While with Ennis, I saw the cane harvest begin, the climax of the Barbadian year. Shining young giants with flashing machetes hacked their way through the canes like demons. ‘He cuts the kens by the tahn,’ said Ennis. ‘Some can cut ’im ten tahns a day. Teks the trash ter the animals. Sheep an’ pigs. Cane meat. The poor man’s bank.’ Sugar cane, to old Ennis, was still the life of Barbados, still sacred, the green thumb of God. ‘Ketch a ken-burner,’ he muttered. ‘Better kill a man dead. Much better to what we do t’im …’

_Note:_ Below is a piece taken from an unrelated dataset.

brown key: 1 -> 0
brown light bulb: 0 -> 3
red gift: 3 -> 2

Evening, the short sundown, while driving back from the country, was for me the most opulent time. A half hour of light rich as melting butter anointing the village cabins, sparking the flowers and the petticoats spread on the bushes with its final golden glow. Groups of men would be sitting in the middle of
the road, playing draughts, drinking cane juice, or talking – talking with that curious jerk of the arm as though throwing their words at the listener. In a doorway, a couple of bonneted aunts, holding hands, would gossip more secretly. In the thoughtful face of a resting Negro, one might glimpse the pallor of a long-dead Englishman. Even stranger, like apparitions among the cabins, a sudden scattering of gold-haired children – the descendants of the ‘red-legs’, the early white labourers, many of whom were political rebels, who were transported from England several centuries ago and have kept themselves separate ever since.

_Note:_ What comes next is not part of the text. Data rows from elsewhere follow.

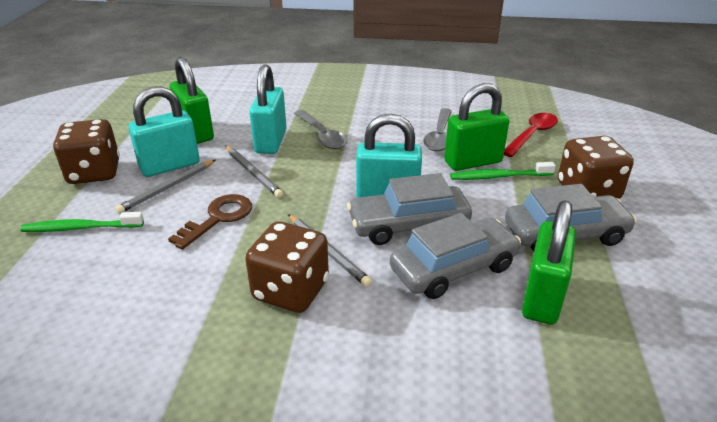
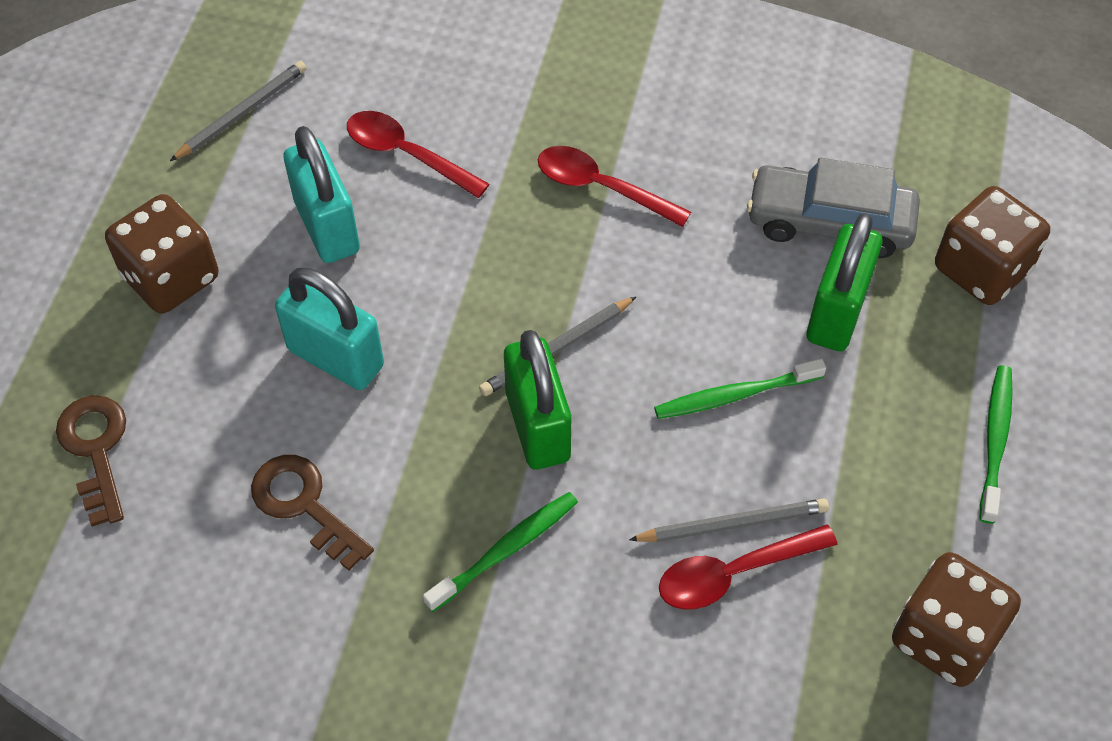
brown key: 1 -> 2
green padlock: 3 -> 2
green toothbrush: 2 -> 3
grey car: 3 -> 1
grey spoon: 2 -> 0
red spoon: 1 -> 3
turquoise padlock: 3 -> 2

My memories tend to concentrate on the interior of the island because it was a place that drew me. The beaches and hotels are the lazy playgrounds to which one can always readily return. Among the towns, I liked Bridgetown, especially at night, for the tattered life of its streets. But even by day it has a miniature charm, still bearing the thumbnotes of history. It has a statue of the sea-god, Horatio Nelson; George Washington was once stationed here; and the arcaded barracks of the old British garrison are still the handsomest buildings in the town. Fire, volcanic ash, civil war and plague have each in turn possessed it. Meanwhile, for almost three hundred years, it has remained a wellhead for shipments of sugar and rum.
Barbados is rich in soil and sun, in flavour of fruit and flower, in the taste of home dishes (pepper pot, puddin’ and souse, suckling pig, flying fish, and jug-jug), in the white-coral mansions along the coast of St James where millionaires have made their homes, in the sheet-smooth beaches and their rippling reefs and the brown hours spent beside them, in the work songs of the people (the diggers and barrel-makers, fishers and banana-boat loaders), and especially in the islanders’ elegance, warmth and vividness, their proud and argumentative wit. Barbados still bears the print of apartness, coral-coasted and country-wild, with an air as delicate, I sometimes thought, and as heady as its rum. There is a hypnotic blur about the place that can steal one’s memory of elsewhere. It is some eight hours from New York by air – another world only a short sleep away.